BIBLICAL AND RELIGIOUS SIGNS.
The earlier signs were frequently representations of the most important article sold in the shops before which they hung. The stocking denoted the hosier, the gridiron the ironmonger, and so on. The early booksellers, whose trade lay chiefly in religious books, delighted in signs of saints, but at the Reformation the Bible amongst those classes, to whom till then it had been a sealed book, became in great request, and was sold in large numbers. Then the booksellers set it up for their sign; it became the popular symbol of the trade, and at the present moment instances of its use still linger with us. There was one day in the year, St Bartholomew’s, the 24th of August, when their shops displayed nothing but Bibles and Prayer-books. It is not impossible that this may have been originally intended for a manifestation against Popery, since it was the anniversary of the dreadful Protestant massacre in Paris in 1572. The following, however, is the only allusion we have met with relating to this custom:—“Like a bookseller’s shop on Bartholomew day at London, the stalls of which are so adorned with Bibles and Prayer-books, that almost nothing is left within but heathen knowledge.”[366]
One of the last Bible signs was about twenty years ago, at a public-house in Shire Lane, Temple Bar. It was an old established house of call for printers.

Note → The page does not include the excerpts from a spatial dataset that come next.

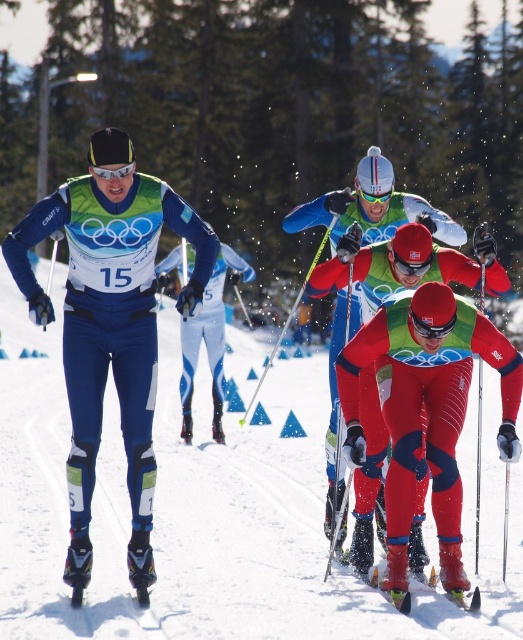
Looking at this image, can you confirm if matte blue ski suit at center is positioned to the left of red matte ski suit at center?

Indeed, matte blue ski suit at center is positioned on the left side of red matte ski suit at center.

Is matte blue ski suit at center above red matte ski suit at center?

Correct, matte blue ski suit at center is located above red matte ski suit at center.

You are a GUI agent. You are given a task and a screenshot of the screen. Output one action in this format:
    pyautogui.click(x=<x>, y=<y>)
    Task: Click on the matte blue ski suit at center
    The image size is (523, 640).
    Given the screenshot: What is the action you would take?
    pyautogui.click(x=109, y=324)

Identify the location of matte blue ski suit at center. Image resolution: width=523 pixels, height=640 pixels. (109, 324).

Who is more distant from viewer, (22, 259) or (408, 605)?

The point (408, 605) is behind.

Locate an element on the screen. This screenshot has height=640, width=523. matte blue ski suit at center is located at coordinates (109, 324).

I want to click on matte blue ski suit at center, so click(x=109, y=324).

Is red matte ski suit at center to the right of green matte ski at center from the viewer's perspective?

Yes, red matte ski suit at center is to the right of green matte ski at center.

Is red matte ski suit at center taller than green matte ski at center?

Correct, red matte ski suit at center is much taller as green matte ski at center.

The image size is (523, 640). Describe the element at coordinates (427, 412) in the screenshot. I see `red matte ski suit at center` at that location.

You are a GUI agent. You are given a task and a screenshot of the screen. Output one action in this format:
    pyautogui.click(x=<x>, y=<y>)
    Task: Click on the red matte ski suit at center
    This screenshot has width=523, height=640.
    Given the screenshot: What is the action you would take?
    pyautogui.click(x=427, y=412)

The Bible being such a common sign, booksellers had to “wear their rue with a difference,” as Ophelia says, and adopt different colours, amongst which the Blue Bible was one of the most common. “Prynne’s Histrio-Mastrix” was “printed for Michael Sparke, and sold at the Blue Bible, in Green Arbour Court, Little Old Bailey, 1632.” This blue colour, so common on the signboard, was not chosen without meaning, but on account of its symbolic virtue. Blue, from its permanency, being an emblem of truth, hence Lydgate, speaking of Delilah, Samson’s mistress, in his translation from Boccacio, (MS. Harl. 2251,) says—
“Insteade of blew, which steadfaste is and clene,
She weraed colours of many a diverse grene.”